GreenplumR provides several functions. To obtain reference information for GreenplumR functions while running the R console, invoke the help() function. For example, to display the reference information for the GreenplumR db.data.frame() function:
> help( db.data.frame )

GreenplumR functions include:

Table 2. GreenplumR Functions
Category Name Description
Aggregate Functions mean(), sum(), count(), max(), min(), sd(), var(), colMeans(), colSums(), colAgg(), db.array() Functions that perform a calculation on multiple values and return a single value.

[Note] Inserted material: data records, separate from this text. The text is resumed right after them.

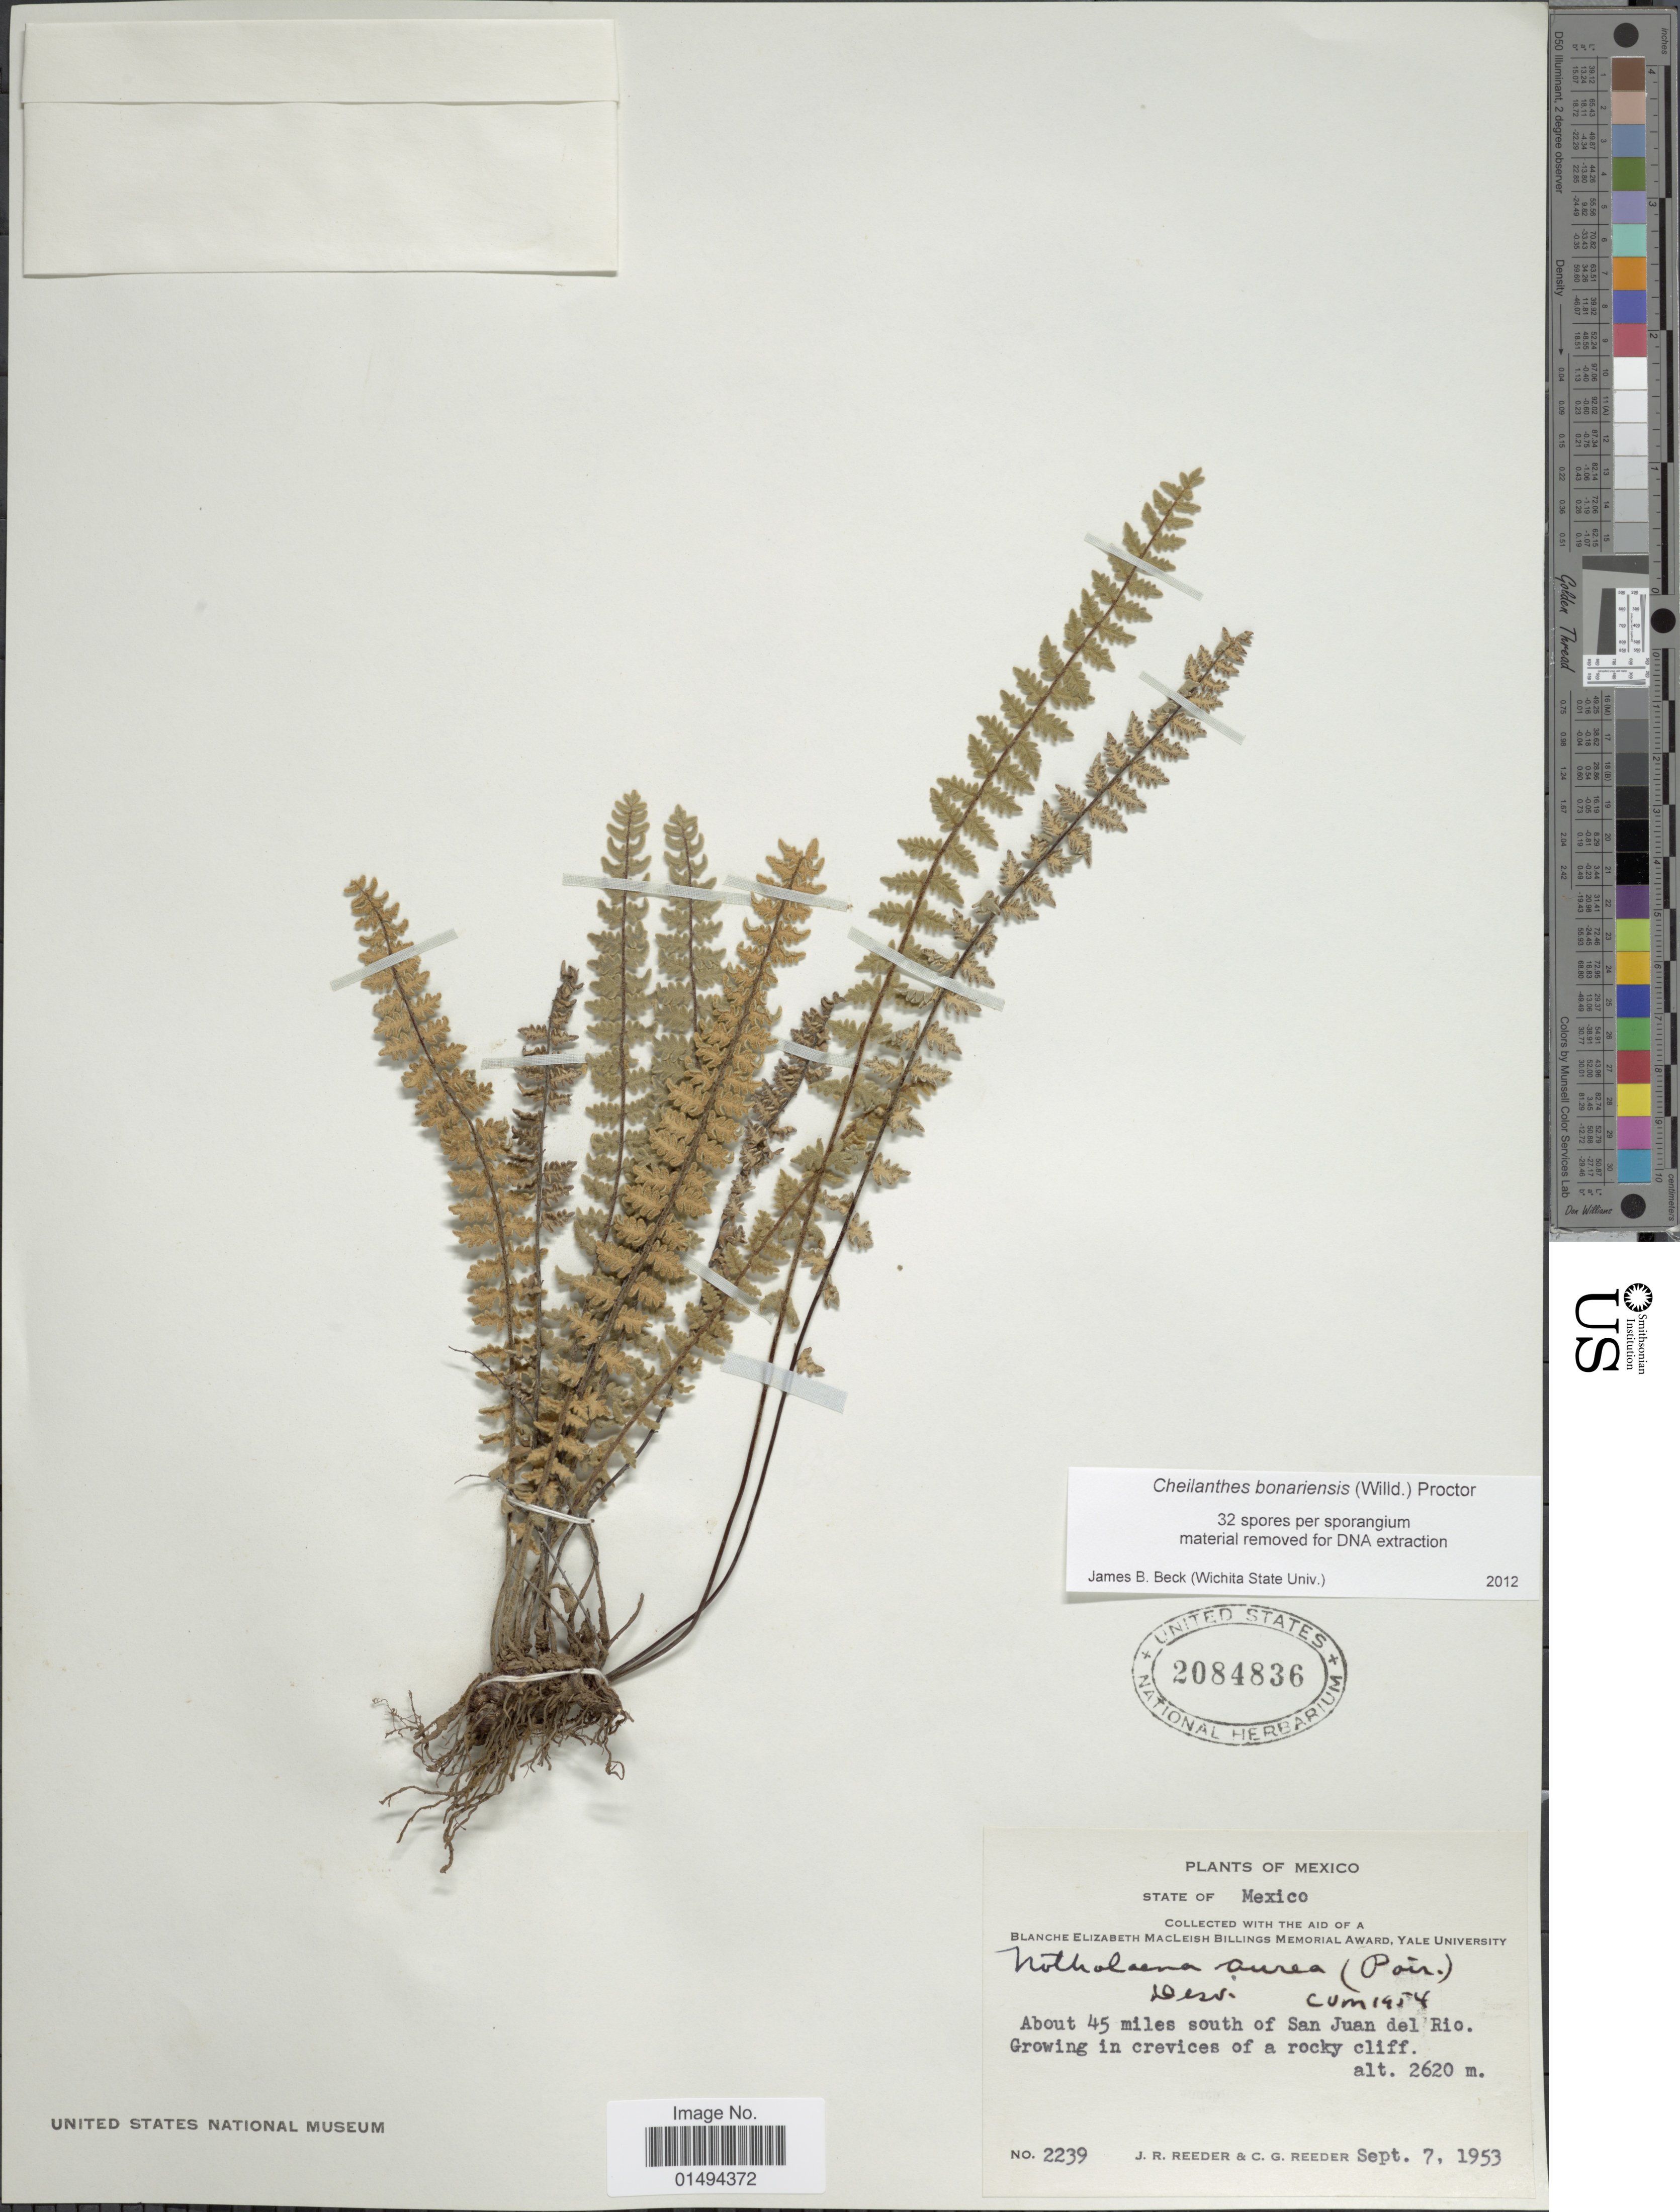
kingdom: Plantae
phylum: Tracheophyta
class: Polypodiopsida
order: Polypodiales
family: Pteridaceae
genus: Myriopteris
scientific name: Myriopteris aurea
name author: (Poir.) Grusz & Windham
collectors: J. R. Reeder & C. G. Reeder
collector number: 2239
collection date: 1953-09-07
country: Mexico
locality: About 45 miles south of San Juan del Rio. Growing in crevices of a rocky cliff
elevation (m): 2620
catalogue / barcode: US 2084836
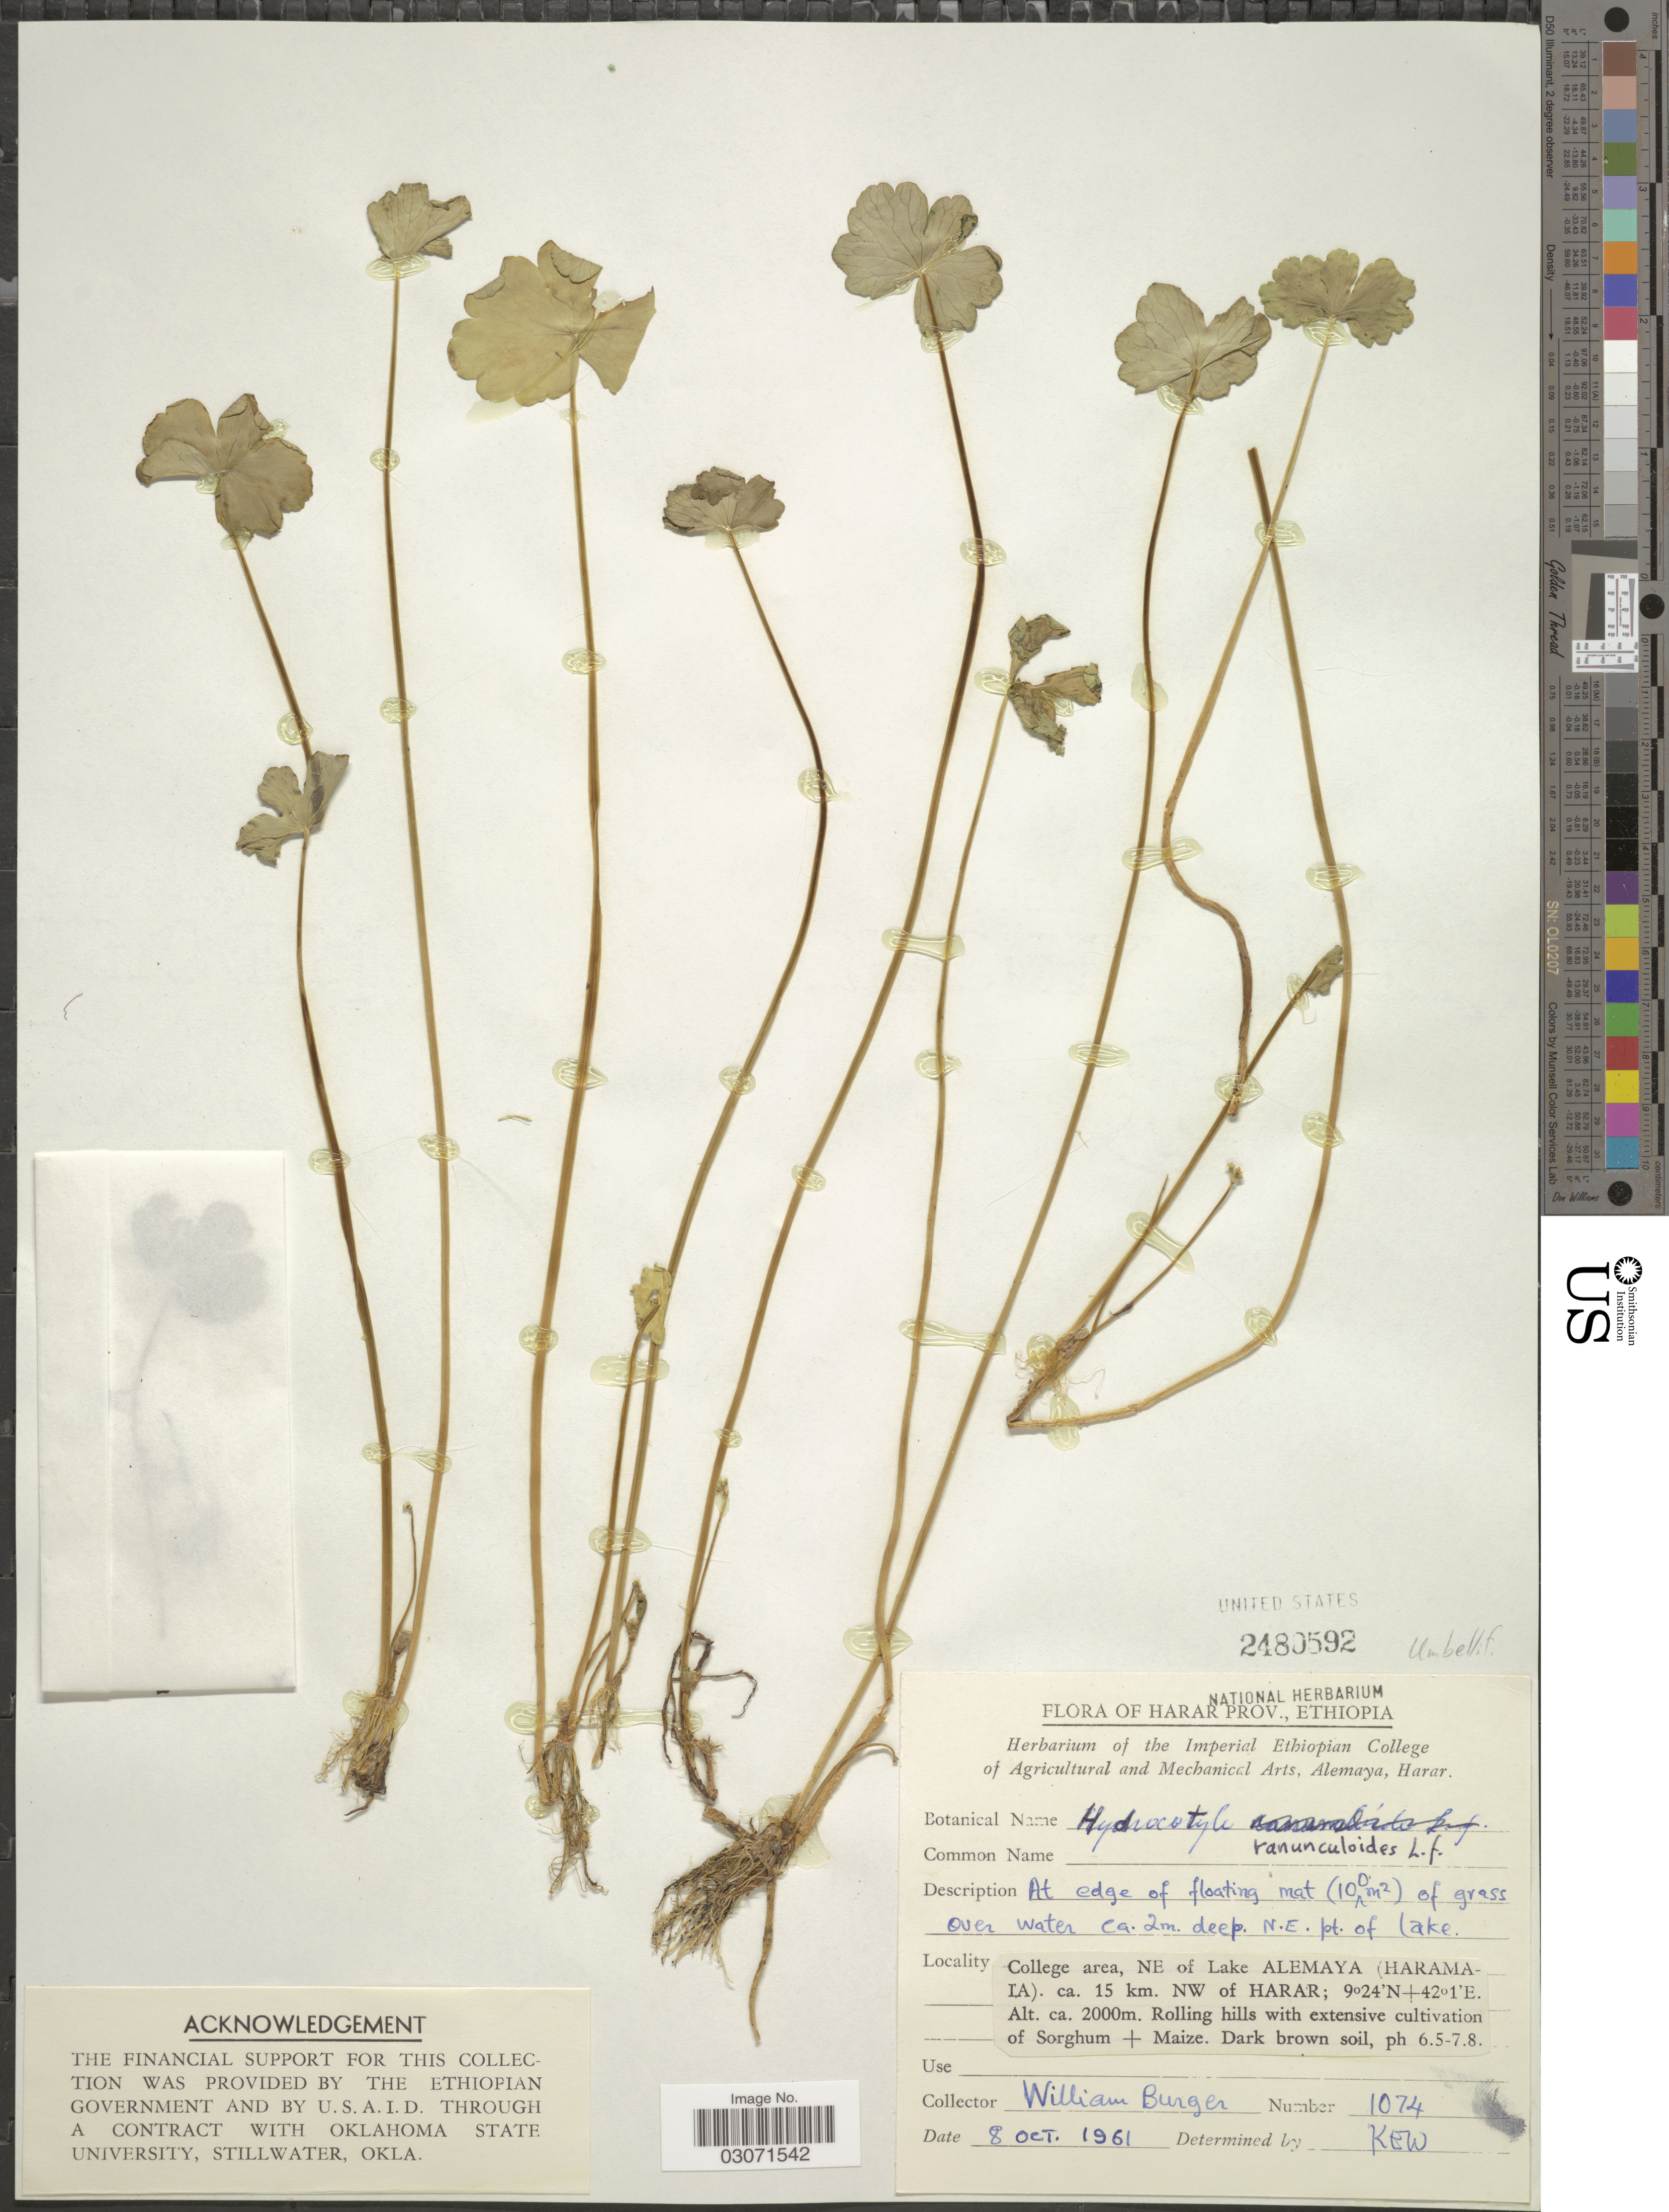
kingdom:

Connectivity Functions connection info Extract connection information.
db.connect() Create a database connection.
db.connect.dsn() Create a database connection using a DSN.
db.disconnect() Disconnect a database connection.
db.list() List database connections.
Database Object Functions as.db.data.frame() Create a db.data.frame from a file or data.frame, optionally writing the data to a Greenplum table.
db.data.frame() Create a data frame that references a view or table in the database.
db.objects() List the table and view objects in the database.
db.existsObject() Identifies whether a table or view exists in the database.
Mathematical Functions exp(), abs(), log(), log10(), sign(), sqrt(), factorial(), sin(), cos(), tan(), asin(), acos(), atan(), atan2() Mathematical functions that take db.obj as an argument.
Greenplum Functions db.gpapply() Wrap an R function with a UDF and run it on every row of data in a Greenplum table.
db.gptapply() Wrap an R function with a UDF and run it on every row of data grouped by an index in a Greenplum table.